__Your task__. Since only the written part is wanted, repeat the records exactly and omit the pictures.

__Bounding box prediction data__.

Content starts

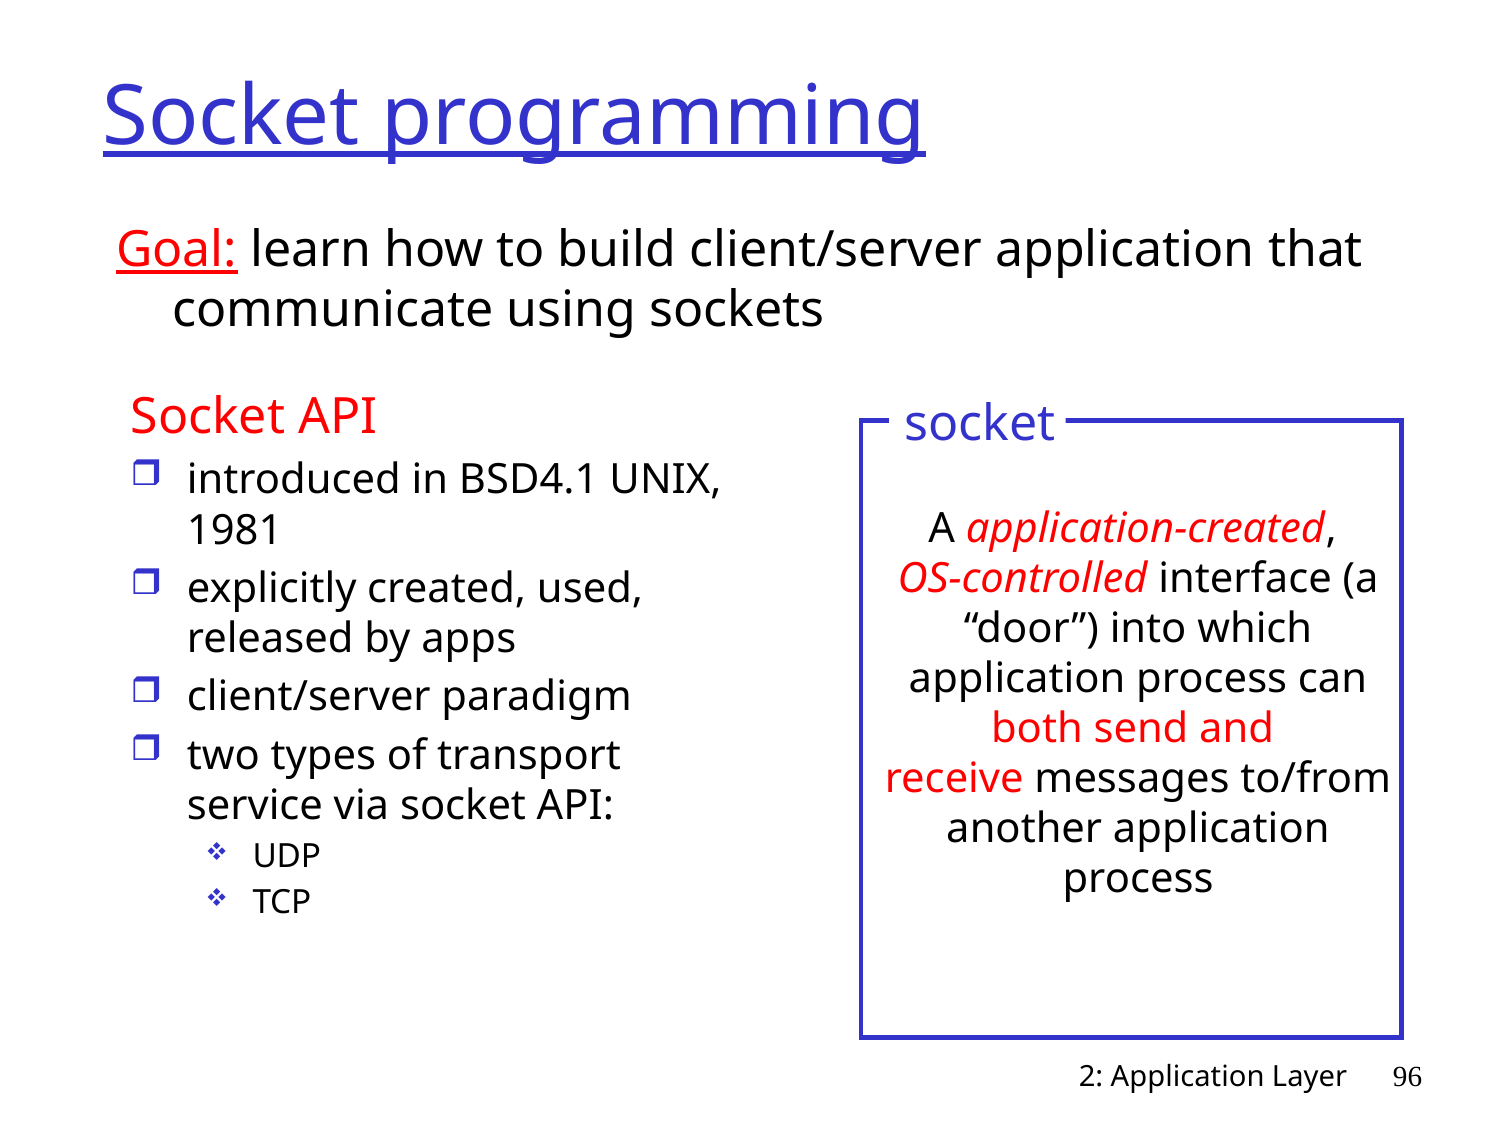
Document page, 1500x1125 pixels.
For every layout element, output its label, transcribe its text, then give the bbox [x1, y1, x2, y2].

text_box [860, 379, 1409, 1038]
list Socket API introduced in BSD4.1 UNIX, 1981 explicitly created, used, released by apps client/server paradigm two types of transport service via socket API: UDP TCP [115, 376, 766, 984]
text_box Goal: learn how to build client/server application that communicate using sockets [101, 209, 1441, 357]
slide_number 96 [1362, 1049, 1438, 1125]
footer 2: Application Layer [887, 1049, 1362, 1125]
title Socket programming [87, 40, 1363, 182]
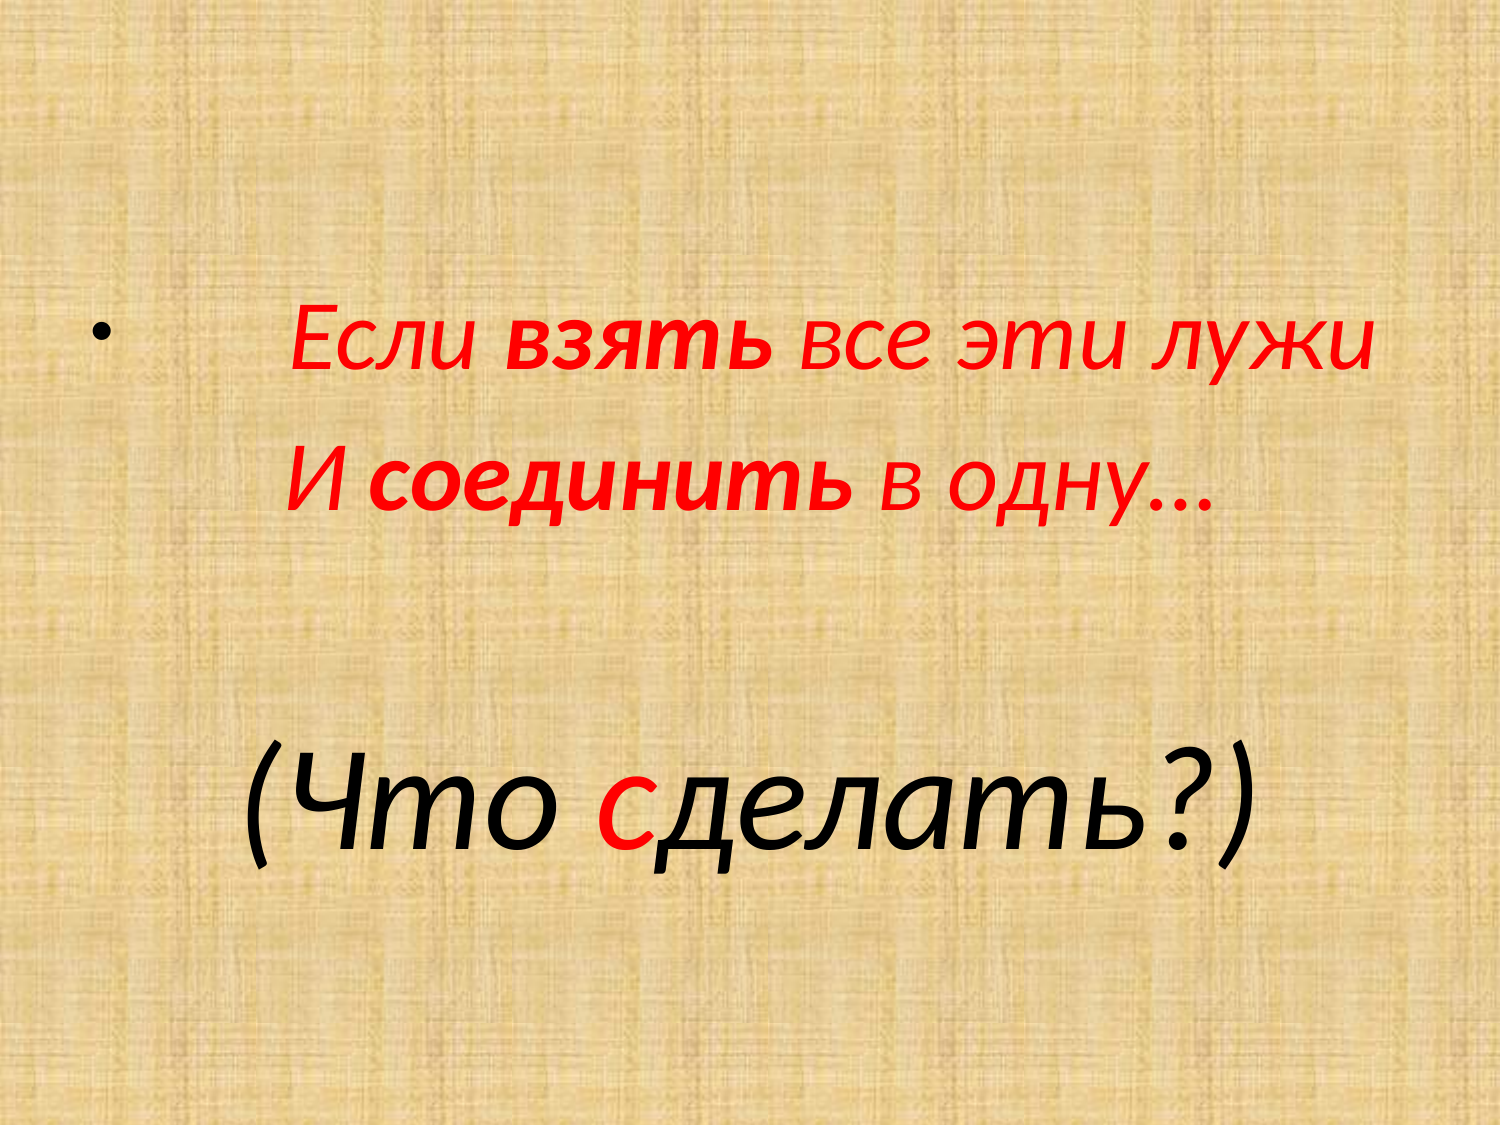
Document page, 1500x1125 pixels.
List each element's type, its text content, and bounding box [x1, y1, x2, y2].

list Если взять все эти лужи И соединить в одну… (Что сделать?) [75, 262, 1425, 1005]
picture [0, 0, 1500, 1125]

Content ends

__Reply to the task__.
Document page, 1500x1125 pixels.
For every layout element, output its label, transcribe its text, then give the bbox [x1, y1, x2, y2].

text_box [860, 379, 1409, 1038]
list Socket API introduced in BSD4.1 UNIX, 1981 explicitly created, used, released by apps client/server paradigm two types of transport service via socket API: UDP TCP [115, 376, 766, 984]
text_box Goal: learn how to build client/server application that communicate using sockets [101, 209, 1441, 357]
slide_number 96 [1362, 1049, 1438, 1125]
footer 2: Application Layer [887, 1049, 1362, 1125]
title Socket programming [87, 40, 1363, 182]
Document page, 1500x1125 pixels.
List each element's type, its text content, and bounding box [x1, y1, x2, y2].

list Если взять все эти лужи И соединить в одну… (Что сделать?) [75, 262, 1425, 1005]
picture [0, 0, 1500, 1125]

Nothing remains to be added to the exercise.